I using simple_html_dom for scrape pages website, the problem is if i want to scrape many page like 500 url pages that takes a long time (5-30 minutes) to complete, and thats make my server error 500.
Some of these things I've done is:
- try using set_time_limit
- set ini_set('max_execution_time')
- add delay() timing
I many read from stackoverflow to use cronjob to split Long Running PHP Scripts, my question is How to split Long Running PHP Scripts ? can u give best way to split it ? can u give me step by step script because iam a beginner.
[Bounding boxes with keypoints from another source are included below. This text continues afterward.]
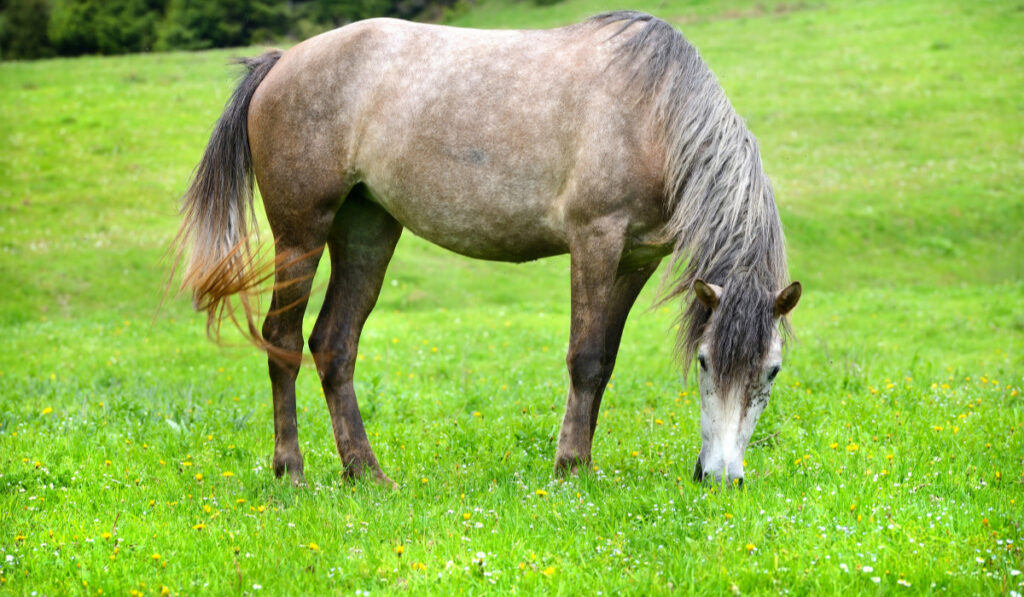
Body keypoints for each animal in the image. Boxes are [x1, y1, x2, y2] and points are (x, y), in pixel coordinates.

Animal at [176, 12, 798, 491]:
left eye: (771, 371)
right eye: (704, 362)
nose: (721, 479)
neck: (655, 116)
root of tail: (281, 62)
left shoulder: (635, 260)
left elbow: (606, 364)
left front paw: (583, 461)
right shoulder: (594, 241)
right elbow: (585, 358)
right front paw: (569, 469)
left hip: (367, 231)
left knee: (334, 345)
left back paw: (366, 475)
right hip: (300, 235)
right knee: (282, 340)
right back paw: (292, 471)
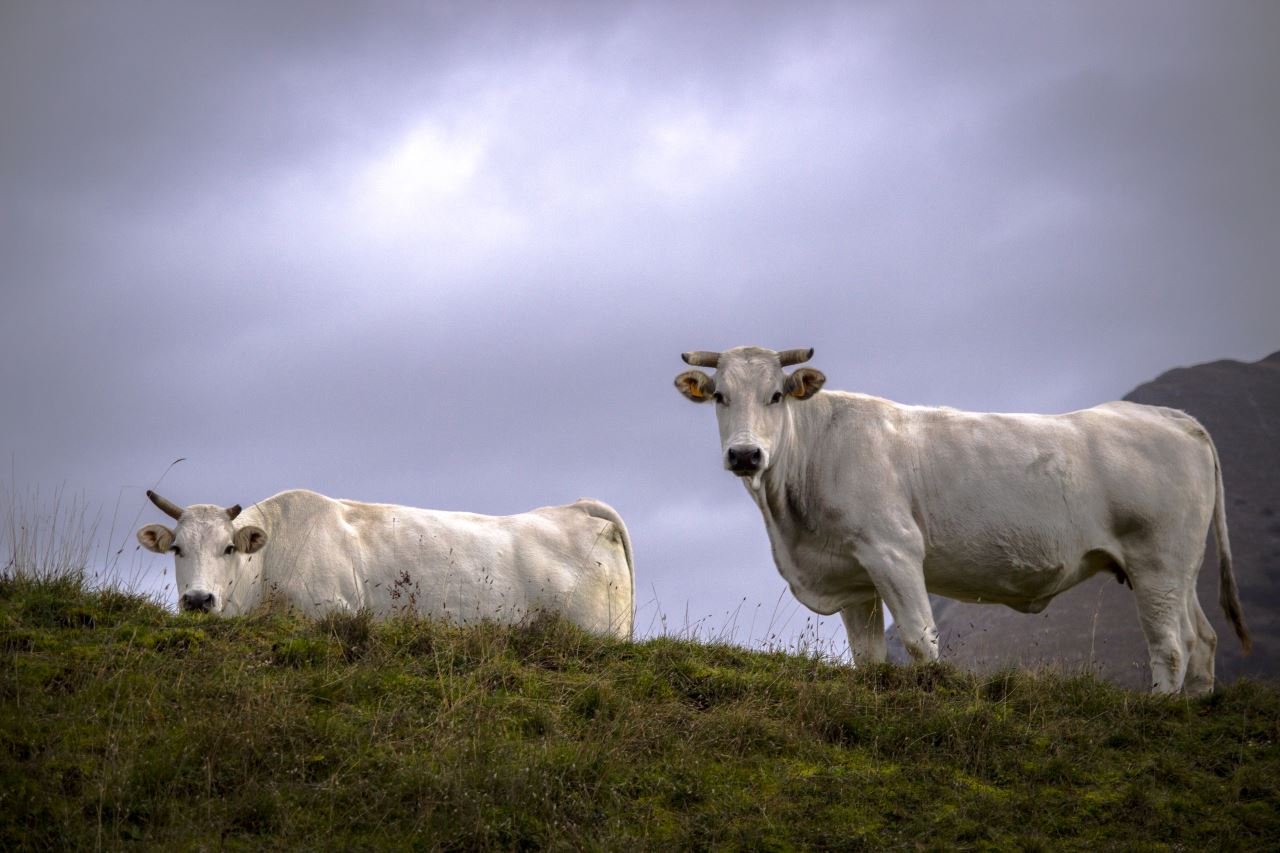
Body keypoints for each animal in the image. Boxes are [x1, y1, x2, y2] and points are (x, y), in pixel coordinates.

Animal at [680, 343, 1249, 691]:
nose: (746, 454)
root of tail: (1172, 417)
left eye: (776, 395)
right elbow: (868, 658)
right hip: (1178, 569)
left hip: (1157, 561)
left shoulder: (894, 550)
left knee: (1170, 647)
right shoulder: (854, 577)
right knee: (1202, 640)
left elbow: (920, 640)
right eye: (719, 396)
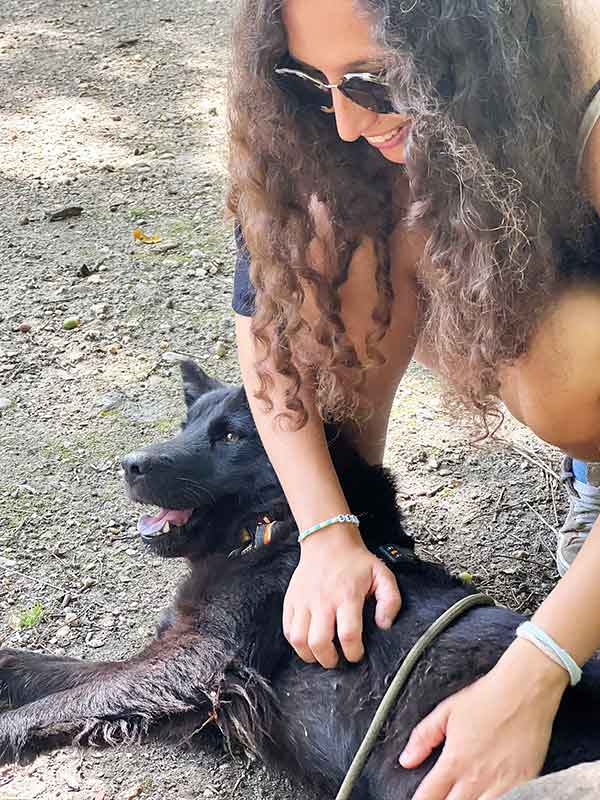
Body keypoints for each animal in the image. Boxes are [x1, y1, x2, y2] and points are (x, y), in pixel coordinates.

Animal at [1, 364, 600, 800]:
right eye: (185, 427)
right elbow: (73, 673)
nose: (130, 465)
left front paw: (7, 730)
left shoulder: (200, 661)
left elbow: (79, 693)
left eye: (230, 436)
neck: (271, 530)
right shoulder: (193, 683)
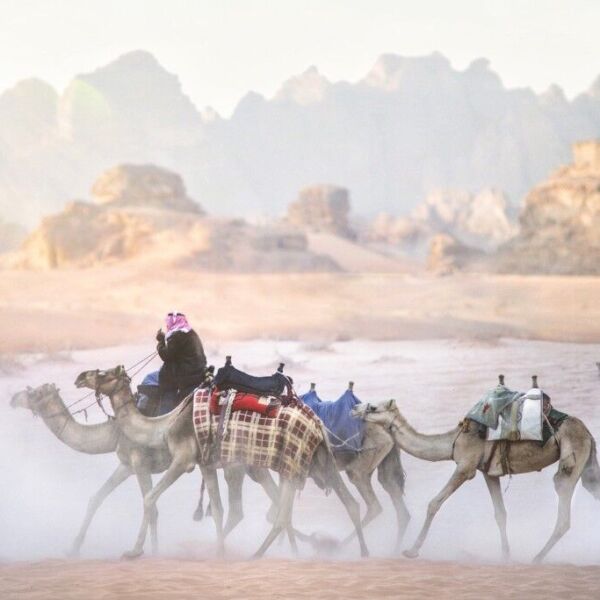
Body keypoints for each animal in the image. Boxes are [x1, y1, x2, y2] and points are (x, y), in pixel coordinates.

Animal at [9, 382, 276, 556]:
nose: (12, 399)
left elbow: (151, 504)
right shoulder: (126, 465)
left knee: (240, 508)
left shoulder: (140, 463)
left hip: (234, 464)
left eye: (33, 393)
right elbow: (97, 498)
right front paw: (72, 547)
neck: (115, 432)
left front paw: (148, 550)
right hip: (252, 464)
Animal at [72, 366, 368, 556]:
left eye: (103, 373)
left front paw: (134, 551)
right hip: (313, 460)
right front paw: (219, 550)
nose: (79, 377)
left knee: (283, 511)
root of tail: (316, 421)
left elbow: (150, 498)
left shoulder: (185, 460)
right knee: (339, 505)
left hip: (291, 462)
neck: (163, 425)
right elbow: (218, 509)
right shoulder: (206, 464)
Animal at [352, 398, 600, 564]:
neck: (454, 440)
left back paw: (537, 558)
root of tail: (588, 433)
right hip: (588, 465)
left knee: (563, 512)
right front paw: (505, 556)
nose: (354, 409)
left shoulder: (465, 467)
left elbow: (434, 503)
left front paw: (411, 551)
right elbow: (500, 514)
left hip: (572, 457)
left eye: (373, 407)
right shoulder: (488, 472)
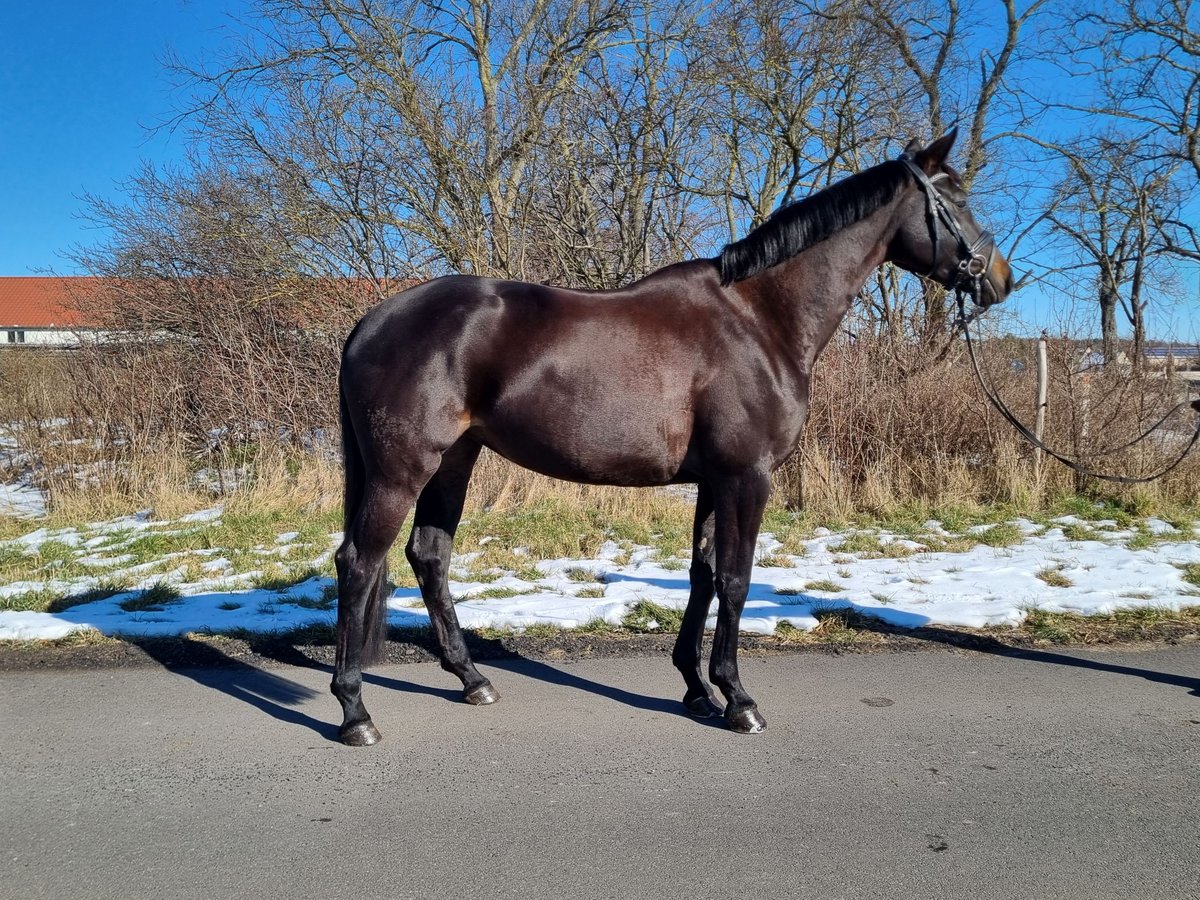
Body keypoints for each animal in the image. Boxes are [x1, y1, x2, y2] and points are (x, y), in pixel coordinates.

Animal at [331, 128, 1012, 748]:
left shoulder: (713, 480)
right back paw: (355, 711)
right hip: (402, 469)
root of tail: (370, 321)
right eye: (956, 197)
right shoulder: (746, 477)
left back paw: (471, 678)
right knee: (358, 561)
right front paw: (739, 700)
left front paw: (697, 688)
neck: (759, 321)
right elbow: (736, 579)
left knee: (429, 555)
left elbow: (703, 574)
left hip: (455, 459)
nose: (1000, 279)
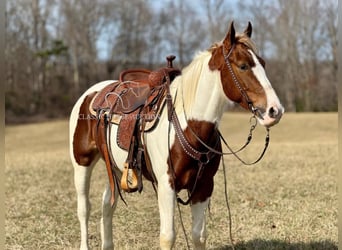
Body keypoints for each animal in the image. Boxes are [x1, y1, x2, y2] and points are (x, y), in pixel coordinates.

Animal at [69, 22, 284, 250]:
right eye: (243, 66)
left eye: (263, 63)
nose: (275, 110)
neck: (189, 126)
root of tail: (93, 93)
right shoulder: (166, 185)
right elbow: (168, 236)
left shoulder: (204, 186)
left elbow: (199, 235)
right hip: (82, 163)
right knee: (84, 208)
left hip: (117, 168)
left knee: (107, 205)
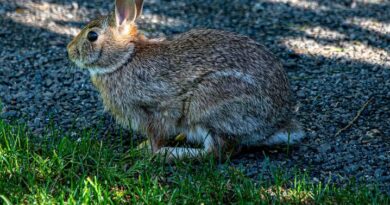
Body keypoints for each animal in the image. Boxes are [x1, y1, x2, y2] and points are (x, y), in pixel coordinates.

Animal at [67, 0, 304, 160]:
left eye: (92, 36)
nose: (69, 51)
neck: (125, 58)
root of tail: (276, 124)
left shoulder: (153, 111)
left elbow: (156, 136)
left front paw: (145, 150)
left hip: (208, 106)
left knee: (217, 152)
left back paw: (172, 154)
About my program, i have two file : file 1, i have array more than 500 link url file 2, this file have function to process scrape
example this is file 1:
set_time_limit(0);
ini_set('max_execution_time', 3000); //3000 seconds = 30 minutes
$start = microtime(true); // start check render time page
error_reporting(E_ALL);
ini_set('display_errors', 1);
include ("simple_html_dom.php");
include ("scrape.php");
$link=array('url1','url2','url3'...);
array_chunk($link, 25); // this i try to split for 25 but not working
$hasilScrape = array();
for ( $i=1; $i<=count($link); $i++){
//this is the process i want to call function get_data to scrape
$hasilScrape[$i-1] = json_decode(get_data($link[$i-1]), true);
}
$filename='File_Hasil_Scrape';
$fp = fopen($filename . ".csv", 'w');
foreach ($hasilScrape as $fields) {
fputcsv($fp, $fields);
}
fclose($fp);
i have thinking can i split array link for 25 array and thank i pause or make it stop for temporary (NOT DELAY because i have been try it no useless) the proses and run again, can u tell me please, thank you so much.